1
votes

So I am working with a program written in TCL that uses the FLOCK function to lock files. I am testing it on a newer version of Linux than the one it currently runs on and I found that when the newer machine runs the script, it uses FLOCK from /usr/bin/flock, which differs from the TCL version of FLOCK. The TCL version uses -read -write and such, while the Linux version uses completely different options.

In short, the program stops working and errors out when it gets to any FLOCK call. If I change the options to fit the Linux version, it breaks the program on the other machines.

Is there a way to make it use the TCL version as opposed to the Linux one?

1
All FLOCK-named things will go through either the kernel's flock(2) or fcntl(2) locking interfaces; flock(2) is advisory-only and does not work over NFS, so fcntl(2) was introduced to provide mandatory locks (rarely used) and over-NFS-locking.
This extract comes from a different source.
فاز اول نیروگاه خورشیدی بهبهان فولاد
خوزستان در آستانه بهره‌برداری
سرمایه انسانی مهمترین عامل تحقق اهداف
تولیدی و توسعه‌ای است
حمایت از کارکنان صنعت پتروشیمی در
I suggest reading through the flock(2) manpage, especially the NOTES section, for the background that will probably help you better explain the problem you're trying to solve.sarnold
Hmm, well, the TCL script calls FLOCK with -write -nowait on files. This script normally runs on CentOS 5.7. When it is run on Ubuntu 12.04, the FLOCK line fails with "invalid command name 'flock'". If I change it to use FLOCK options in the Linux man pages, it will work on Ubuntu but fail on the CentOS 5.7 computers.Gramps

1 Answers

3
votes

Tcl itself does not come with a flock command, though you might be seeing it automatically trying to use the system command if you're testing interactively. Such automated use of system commands is not done in scripts (that would be hellishly prone to instability due to varying PATHs) so when writing a script you should be explicit as to what you mean.

If you want to use the system command (itself non-portable, especially to non-Linux systems) then just do:

exec flock $options...

Be aware that Tcl uses a different form of argument quoting to the shell. This can sometimes catch people out when writing exec calls.

Alternatively, use the flock Tcl command that is in the TclX package. The syntax is a little different to that of the Linux system utility, in large part because it's a bit lower-level. In its favor, it is rather more portable.